FeCoWOH-3 + hν = FeCoWOH-3 (e⁻ + h⁺)

(1)

Fe²⁺ + H₂O₂ → Fe³⁺ + HO⁻ + •OH

(2)

H₂O₂ + •OH ↔ HOO• + H₂O

(3)

HOO• → H⁺ + •O₂⁻

(4)

2HOO• → H₂O + O₂

(5)

Fe³⁺ + H₂O₂ → Fe²⁺ + H⁺ + HOO•

(6)

Fe³⁺ + HOO• → Fe²⁺ + H⁺ + O₂

(7)

RhB + •O₂⁻ + •OH → other products → CO₂ + H₂O

(8)

Except for the pure Fenton reaction, the amounts of hydrogen peroxide for the degradation of RhB dyes without a catalyst under visible-light irradiation were determined, as shown in Figure S4. When the hydrogen peroxide concentration is lower than 0.25%, the increase in hydrogen peroxide concentration leads to the increase in hydroxyl. It promotes the forward progression of the above Equations (3)–(5). When the concentration of hydrogen peroxide is higher than 12.5%, the excess hydrogen peroxide cannot produce more free radicals through decomposition, but quickly oxidizes Fe²⁺ to Fe³⁺ at the beginning of the reaction, thus consuming hydrogen peroxide and inhibiting the production of hydroxyl.

4. Conclusions

In summary, the Fe ion incorporated cobalt-POM with a hollow sphere structure has been successfully synthesized through a facile self-assembly hydrothermal strategy, and it was used as an efficient Fenton-like photodegradation catalyst.

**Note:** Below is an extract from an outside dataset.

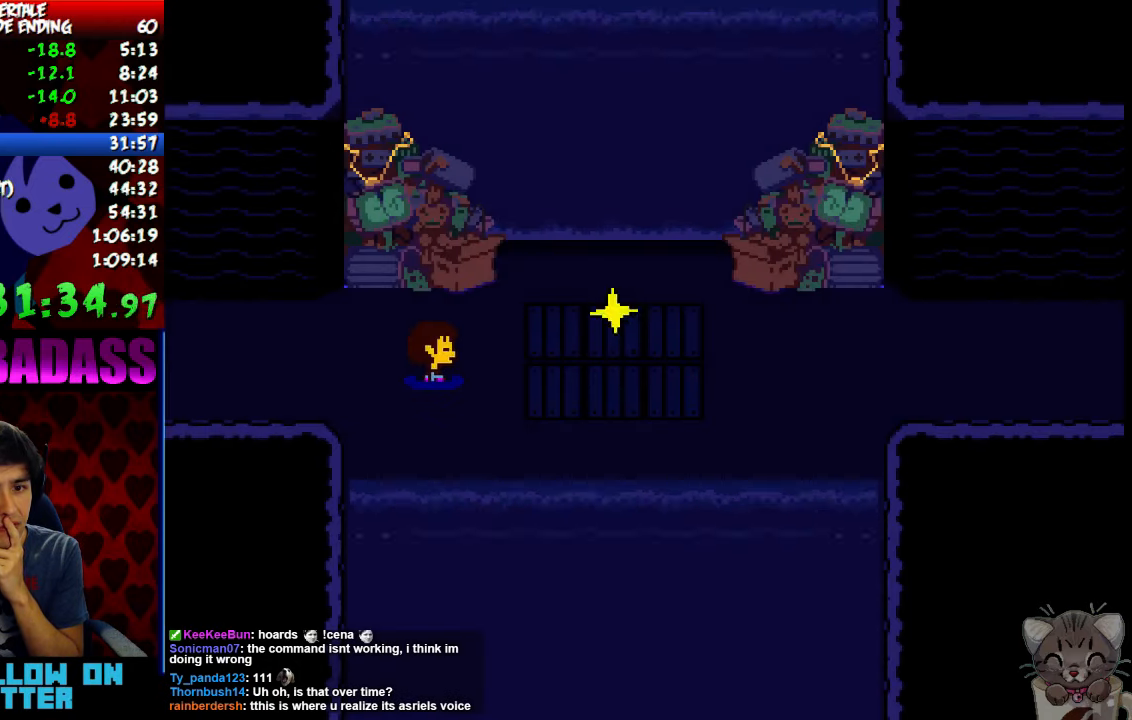
{"keys": ["right"], "events": []}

Our theoretical calculations show that Fe ions tend to be located at octahedral points, which can further adjust the electronic structure of Fe_xCo_4−xWOH and the band gap. Its excellent photocatalytic activity is ascribed to the synergistic effects of the Fenton reaction and the activating H₂O₂ under visible irradiation, which can generate a mass of •O₂⁻ and •OH species in the unique sphere network structure. The current results provide new insights into the Fenton-like POMs that can effectively promote the activation processes of coexisting Fe species and H₂O₂, and pave the way for new methods for the design and synthesis of high-performance, easily-obtained enhanced photodegradation materials.